30 juin 2009

Première

(Gangtok, 30 juin 1912)
Tout cela fut fort long à cause de la traduction qui suivait phrase par phrase. C’est très extraordinaire quand je dis trois mots, le traducteur parle pendant dix minutes et ce fait ne s’est pas seulement produit ce matin, mais avec mes domestiques c’est la même chose. Cependant quand je commande: soupe au céleri ou aux pommes de terre, ce n’est pas du langage philosophique. N’importe, la traduction est toujours d’une longueur démesurée.
Entre-temps on avait apporté des tasses devant le prince et devant moi, et l’on nous servait du thé tibétain. Et voici la manière d’opérer: de cinq minutes en cinq minutes, le serviteur se pose devant vous avec son énorme théière tenue très haut, presque à hauteur de l’épaule, on boit la moitié de sa tasse, il la remplit; on reboit, il revient, il remplit... et cela dure des heures sans discontinuer, on avale ainsi plusieurs litres et l’on en boirait encore, encore... Mon discours allait toujours durant ce temps. C’est la coutume au Tibet, où les offices, la lecture des Ecritures durent longtemps, de servir du thé aux lamas dans le temple. Pas mal d’écrivains ont décrit ces interminables dégustations de thé dans les temples tibétains mais ils le faisaient d’après des ¨on dit¨ ou pour les avoir contemplées de la porte. Combien d’Européens se sont trouvés assis à côté des lamas et dégustant avec eux? - Très peu, s’il y en a, et certainement pas une Européenne.

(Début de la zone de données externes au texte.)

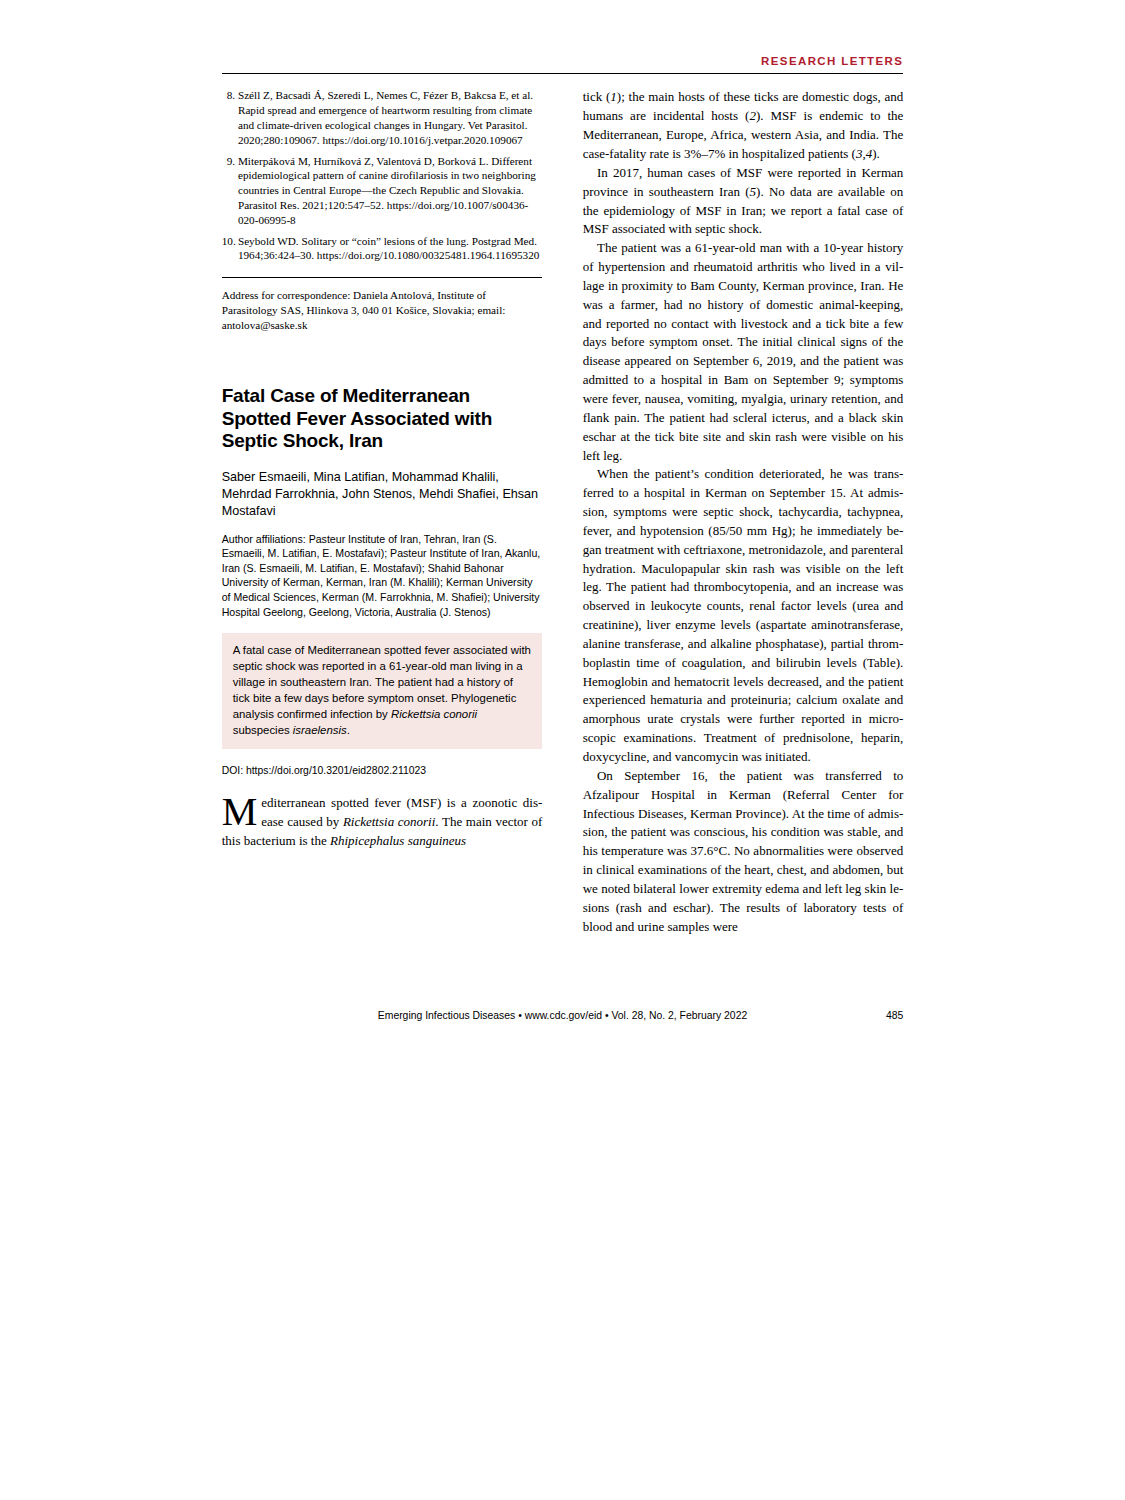RESEARCH LETTERS
8. Széll Z, Bacsadi Á, Szeredi L, Nemes C, Fézer B, Bakcsa E, et al. Rapid spread and emergence of heartworm resulting from climate and climate-driven ecological changes in Hungary. Vet Parasitol. 2020;280:109067. https://doi.org/10.1016/j.vetpar.2020.109067
9. Miterpáková M, Hurníková Z, Valentová D, Borková L. Different epidemiological pattern of canine dirofilariosis in two neighboring countries in Central Europe—the Czech Republic and Slovakia. Parasitol Res. 2021;120:547–52. https://doi.org/10.1007/s00436-020-06995-8
10. Seybold WD. Solitary or “coin” lesions of the lung. Postgrad Med. 1964;36:424–30. https://doi.org/10.1080/00325481.1964.11695320
Address for correspondence: Daniela Antolová, Institute of Parasitology SAS, Hlinkova 3, 040 01 Košice, Slovakia; email: antolova@saske.sk
Fatal Case of Mediterranean Spotted Fever Associated with Septic Shock, Iran
Saber Esmaeili, Mina Latifian, Mohammad Khalili, Mehrdad Farrokhnia, John Stenos, Mehdi Shafiei, Ehsan Mostafavi
Author affiliations: Pasteur Institute of Iran, Tehran, Iran (S. Esmaeili, M. Latifian, E. Mostafavi); Pasteur Institute of Iran, Akanlu, Iran (S. Esmaeili, M. Latifian, E. Mostafavi); Shahid Bahonar University of Kerman, Kerman, Iran (M. Khalili); Kerman University of Medical Sciences, Kerman (M. Farrokhnia, M. Shafiei); University Hospital Geelong, Geelong, Victoria, Australia (J. Stenos)
A fatal case of Mediterranean spotted fever associated with septic shock was reported in a 61-year-old man living in a village in southeastern Iran. The patient had a history of tick bite a few days before symptom onset. Phylogenetic analysis confirmed infection by Rickettsia conorii subspecies israelensis.
DOI: https://doi.org/10.3201/eid2802.211023
Mediterranean spotted fever (MSF) is a zoonotic disease caused by Rickettsia conorii. The main vector of this bacterium is the Rhipicephalus sanguineus
tick (1); the main hosts of these ticks are domestic dogs, and humans are incidental hosts (2). MSF is endemic to the Mediterranean, Europe, Africa, western Asia, and India. The case-fatality rate is 3%–7% in hospitalized patients (3,4).
In 2017, human cases of MSF were reported in Kerman province in southeastern Iran (5). No data are available on the epidemiology of MSF in Iran; we report a fatal case of MSF associated with septic shock.
The patient was a 61-year-old man with a 10-year history of hypertension and rheumatoid arthritis who lived in a village in proximity to Bam County, Kerman province, Iran. He was a farmer, had no history of domestic animal-keeping, and reported no contact with livestock and a tick bite a few days before symptom onset. The initial clinical signs of the disease appeared on September 6, 2019, and the patient was admitted to a hospital in Bam on September 9; symptoms were fever, nausea, vomiting, myalgia, urinary retention, and flank pain. The patient had scleral icterus, and a black skin eschar at the tick bite site and skin rash were visible on his left leg.
When the patient’s condition deteriorated, he was transferred to a hospital in Kerman on September 15. At admission, symptoms were septic shock, tachycardia, tachypnea, fever, and hypotension (85/50 mm Hg); he immediately began treatment with ceftriaxone, metronidazole, and parenteral hydration. Maculopapular skin rash was visible on the left leg. The patient had thrombocytopenia, and an increase was observed in leukocyte counts, renal factor levels (urea and creatinine), liver enzyme levels (aspartate aminotransferase, alanine transferase, and alkaline phosphatase), partial thromboplastin time of coagulation, and bilirubin levels (Table). Hemoglobin and hematocrit levels decreased, and the patient experienced hematuria and proteinuria; calcium oxalate and amorphous urate crystals were further reported in microscopic examinations. Treatment of prednisolone, heparin, doxycycline, and vancomycin was initiated.
On September 16, the patient was transferred to Afzalipour Hospital in Kerman (Referral Center for Infectious Diseases, Kerman Province). At the time of admission, the patient was conscious, his condition was stable, and his temperature was 37.6°C. No abnormalities were observed in clinical examinations of the heart, chest, and abdomen, but we noted bilateral lower extremity edema and left leg skin lesions (rash and eschar). The results of laboratory tests of blood and urine samples were
Emerging Infectious Diseases • www.cdc.gov/eid • Vol. 28, No. 2, February 2022
485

Et quant à avoir été assis sur un petit trône en face d’un grand chef religieux et ¨incarnation¨à côté de l’autel et à avoir prononcé un discours de cette place avec une belle tasse d’argent et de porcelaine devant soi, cela certainement, absolument certainement, nul Occidental ne l’a fait.
Alexandra David-Néel Journal de voyage 1 Lettres à son mari Presses Pocket

1 commentaire:

Thé noir a dit...

Elle avait raison d'être fière de son exploit.